您提到了排序,因此您会想到TreeMap或PriorityQueue 之类的东西。但这是最密集的计算吗?您用来对它们进行排序的密钥是什么?您是否计划根据不是关键的其他属性来定位(获取)实体?如果是这样,那就需要单独规划。否则,您需要遍历所有一千万个条目。
Do your computations run in a single thread or multiple threads? If you might have concurrent modifications of your data, that requires a separate solution. Data structures such as TreeMap and PriorityQueue would have to be either locked or replaced with concurrent structures such as ConcurrentLinkedHashMapor ConcurrentSkipListMap.
您的计算是在单线程还是多线程中运行?如果您可能同时对数据进行修改,则需要单独的解决方案。数据结构(例如 TreeMap 和 PriorityQueue )必须被锁定或替换为并发结构(例如ConcurrentLinkedHashMap或ConcurrentSkipListMap )。
回答by bachr
You can use a caching system, check MapDBit's very efficient and has a tree map implementation (so you can have your data ordered without any effort).

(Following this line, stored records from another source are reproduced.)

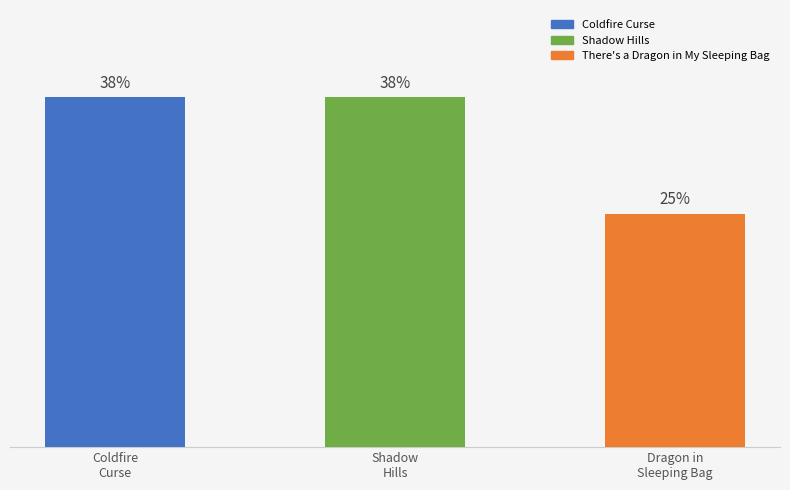

Are the bars horizontal?

No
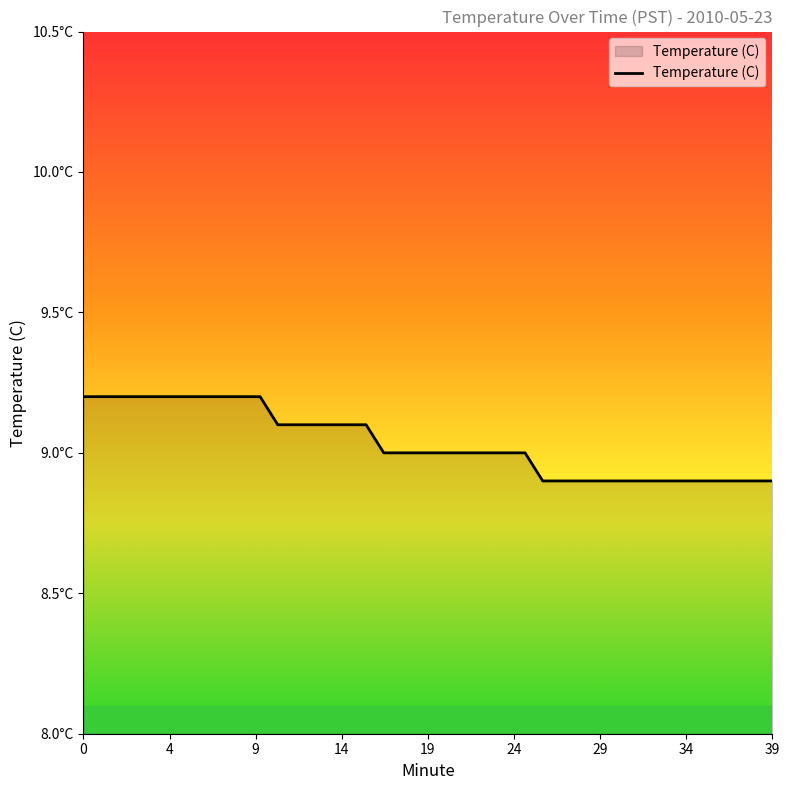

What is the maximum value shown in the chart?

9.2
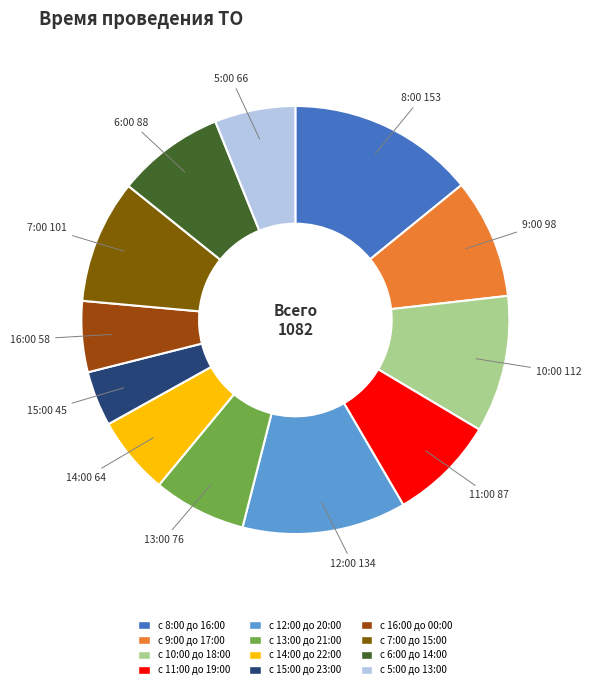

Combined, do с 8:00 до 16:00 and с 12:00 до 20:00 account for over 50%?

No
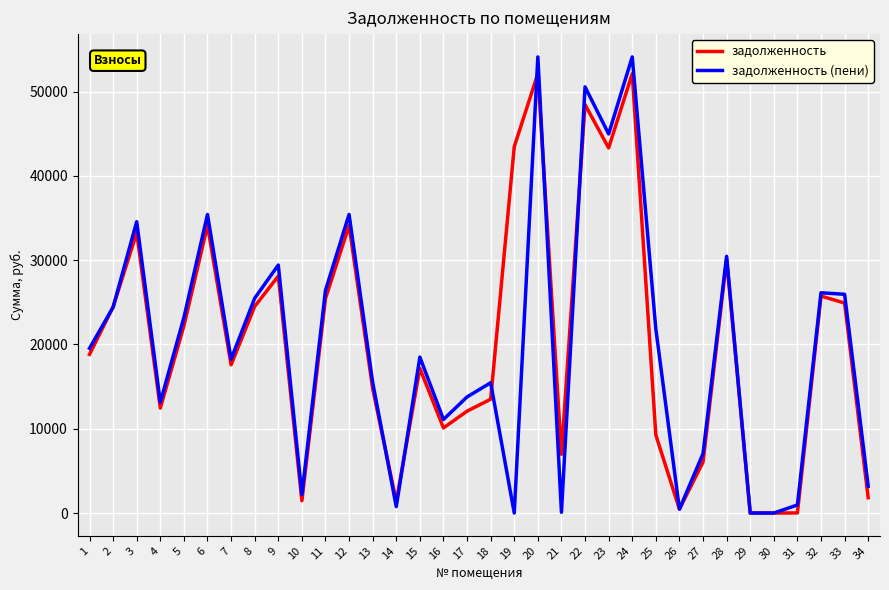

How many lines are shown in the chart?

2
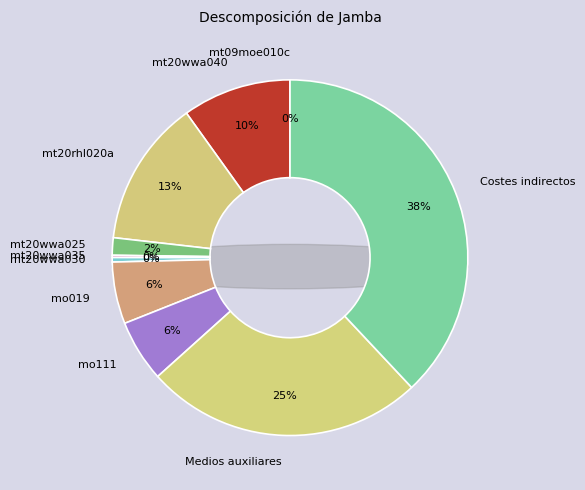

Which category has the biggest portion of the pie?

Costes indirectos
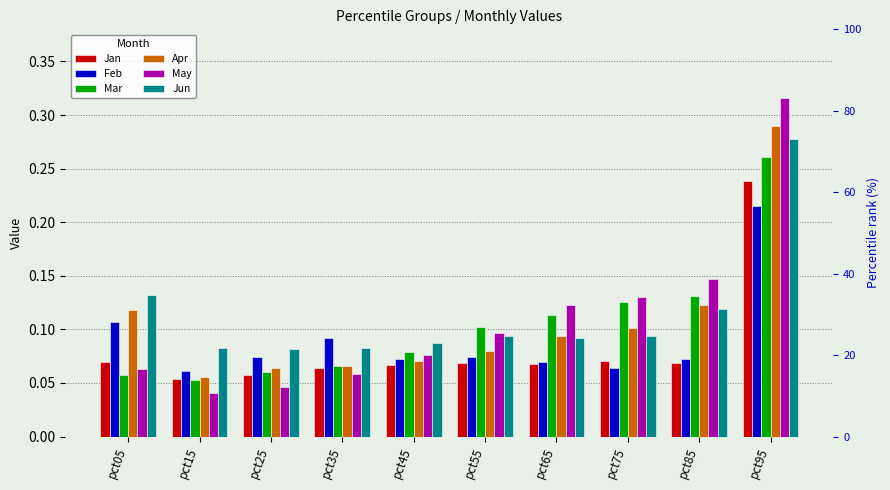

At which category is the sum across all series the highest?

pct95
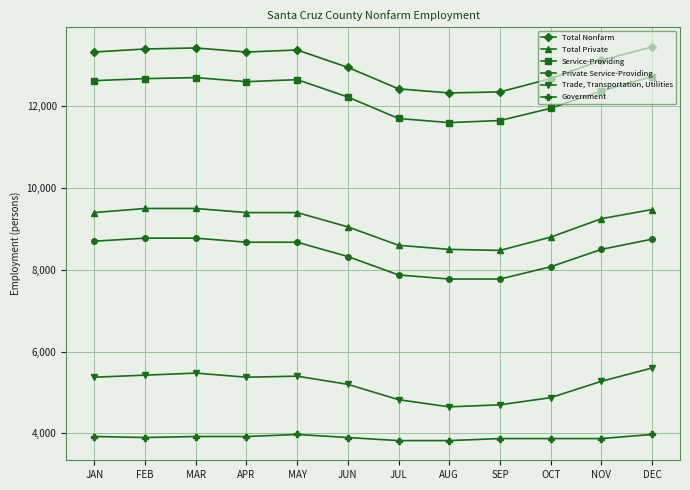

What is the highest value of the Government series?

3975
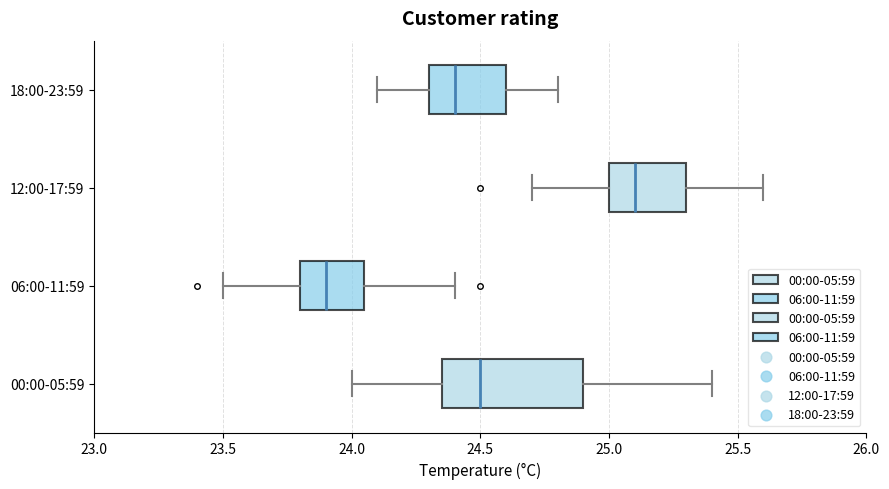

Reading bottom to top, transcribe this box plot: for each box, give where its median line is, the range the box spans, and where its two whiskers end, as read against the x-axis. The values are not printed on the chart, so give them approximately, as read against the axis.

00:00-05:59: median 24.50, box 24.35 to 24.90, whiskers 24.00 to 25.40
06:00-11:59: median 23.90, box 23.80 to 24.05, whiskers 23.50 to 24.40
12:00-17:59: median 25.10, box 25.00 to 25.30, whiskers 24.70 to 25.60
18:00-23:59: median 24.40, box 24.30 to 24.60, whiskers 24.10 to 24.80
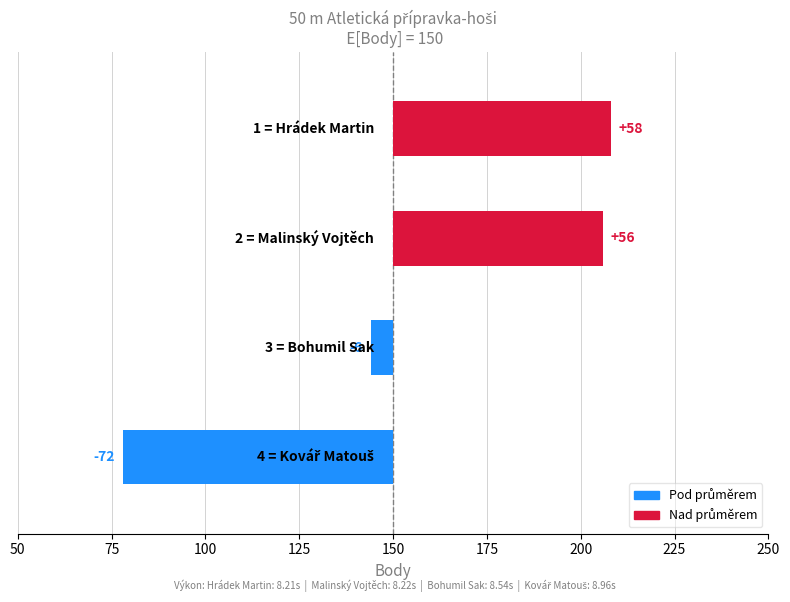

How many bars are there in total?

4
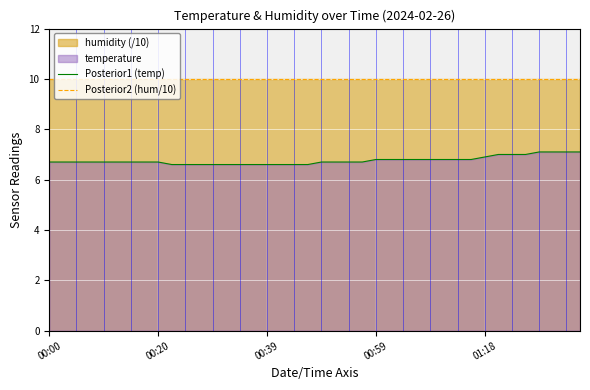

How many Posterior1 (temp) values are between 6 and 7?

36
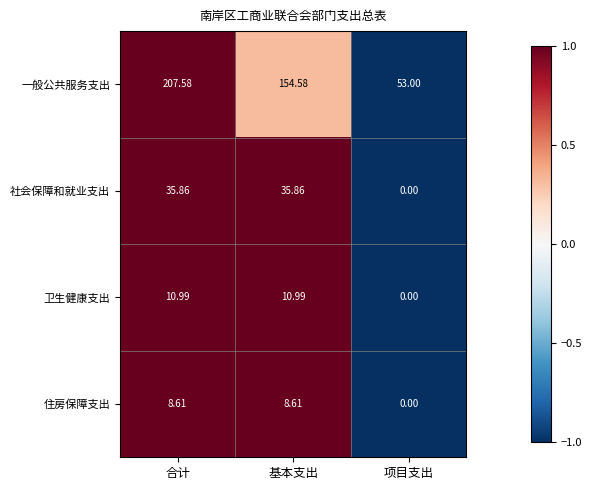

At which category does the chart reach its minimum across all series?

项目支出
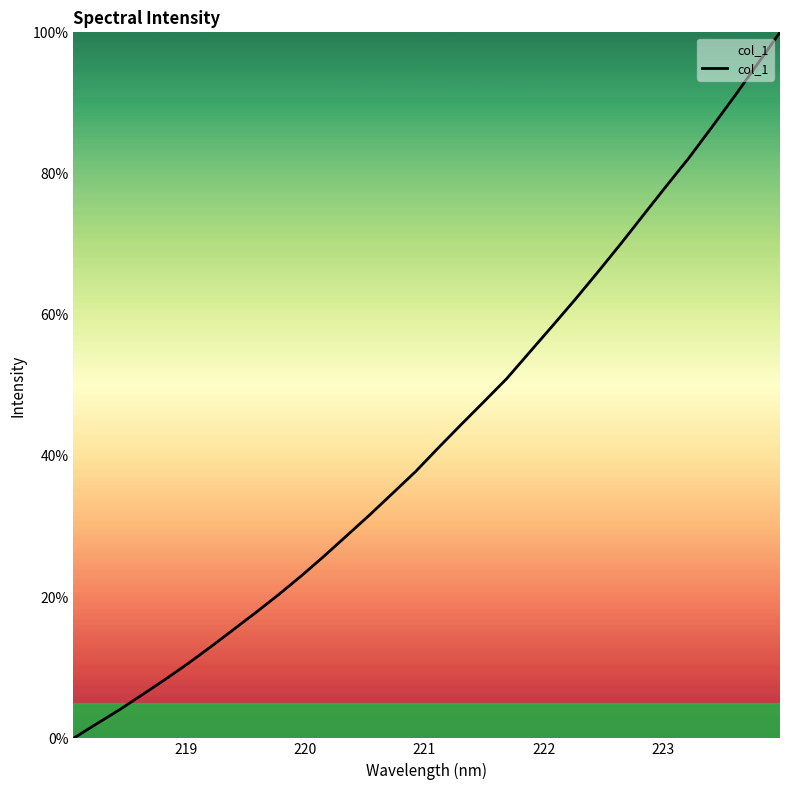

What is the greatest value displayed?

100.0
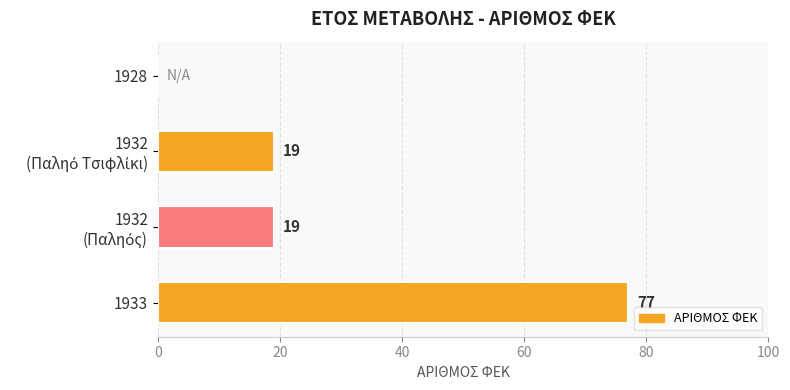

The value at 1928 is -43. True or false?

False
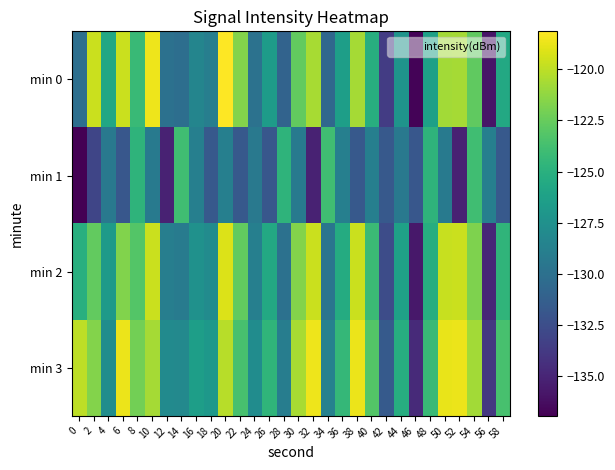

What is the total value across all series at 4?

-509.5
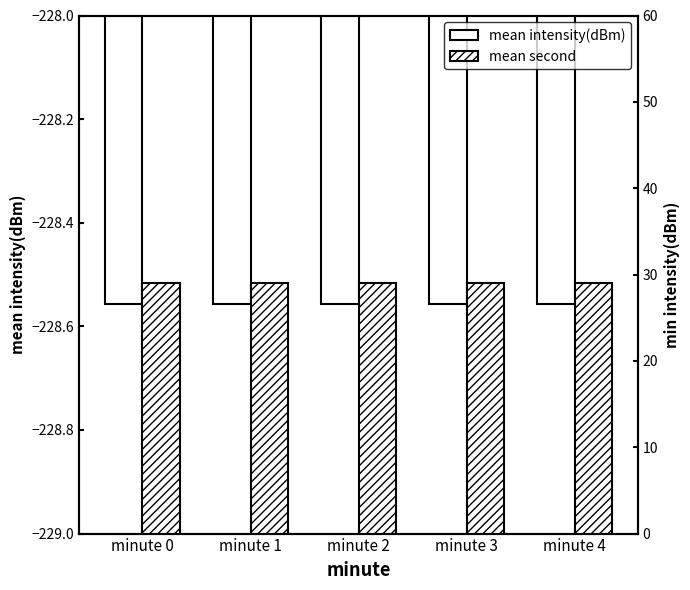

At how many categories does at least one series exceed -9?

5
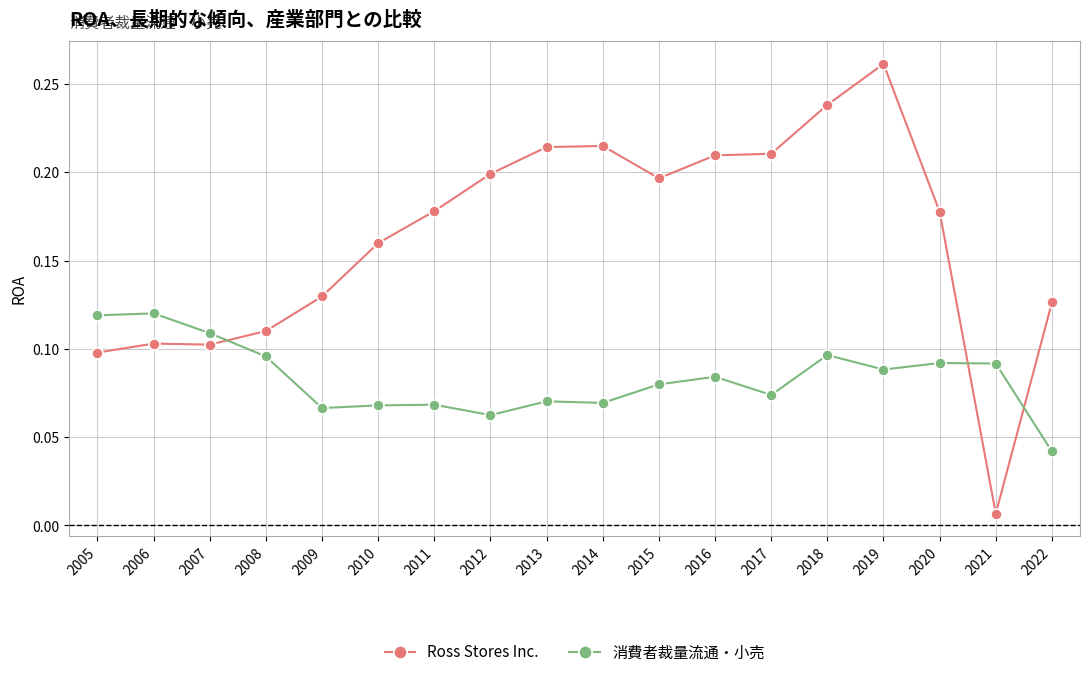

Which category has the lowest value in the 消費者裁量流通・小売 series?

2022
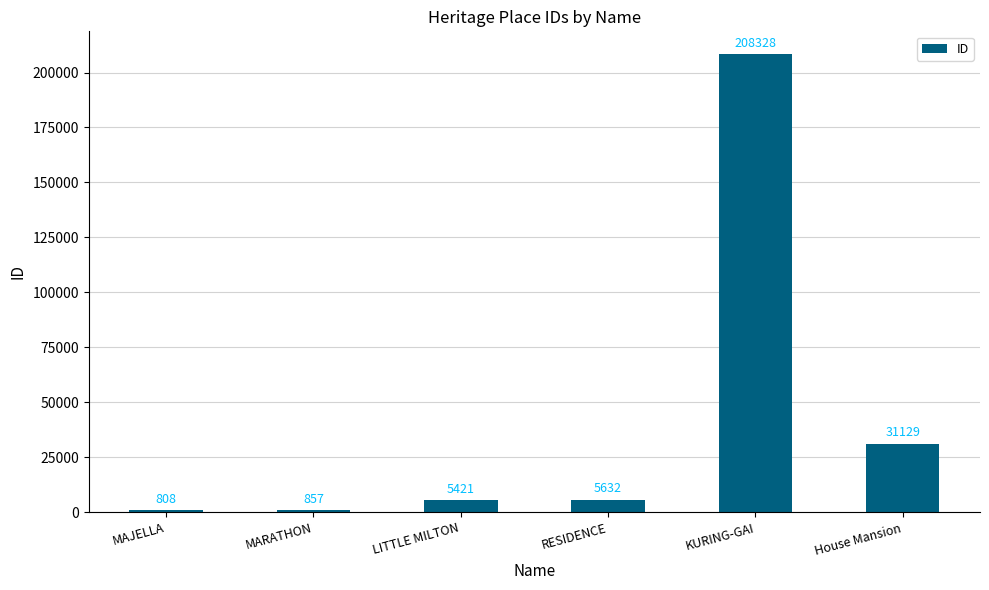

What is the label of the 3rd bar from the right?

RESIDENCE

Also, it provides data stores to save your data to disk when it cannot be held on memory.
您可以使用缓存系统,检查MapDB,它非常有效并且具有树形图实现(因此您可以毫不费力地对数据进行排序)。此外,它还提供数据存储,以便在无法将数据保存在内存中时将数据保存到磁盘。
// here a sample that uses the off-heap memory to back the map
Map<String, String> map = DBMaker.newMemoryDirectDB().make().getTreeMap("words");
//put some stuff into map
map.put("aa", "bb");
map.put("cc", "dd");
回答by Radu Stoenescu
My intuition is that you could take inspiration from the initial MapReduceparadigm and partition your problem into several smaller but similar ones and then aggregate these partial results in order to reach the complete solution.
我的直觉是,您可以从最初的MapReduce范式中汲取灵感,将您的问题分成几个较小但相似的问题,然后汇总这些部分结果以获得完整的解决方案。
If you solve one smaller problem instance at a time (i.e. file chunk) this will guarantee you a space consumption penalty bounded by the space requirements for this single instance.
如果您一次解决一个较小的问题实例(即文件块),这将保证您受到此单个实例的空间要求限制的空间消耗损失。
This approach to process the file lazily will work invariant of the data structure you choose.
这种懒惰地处理文件的方法将不受您选择的数据结构的影响。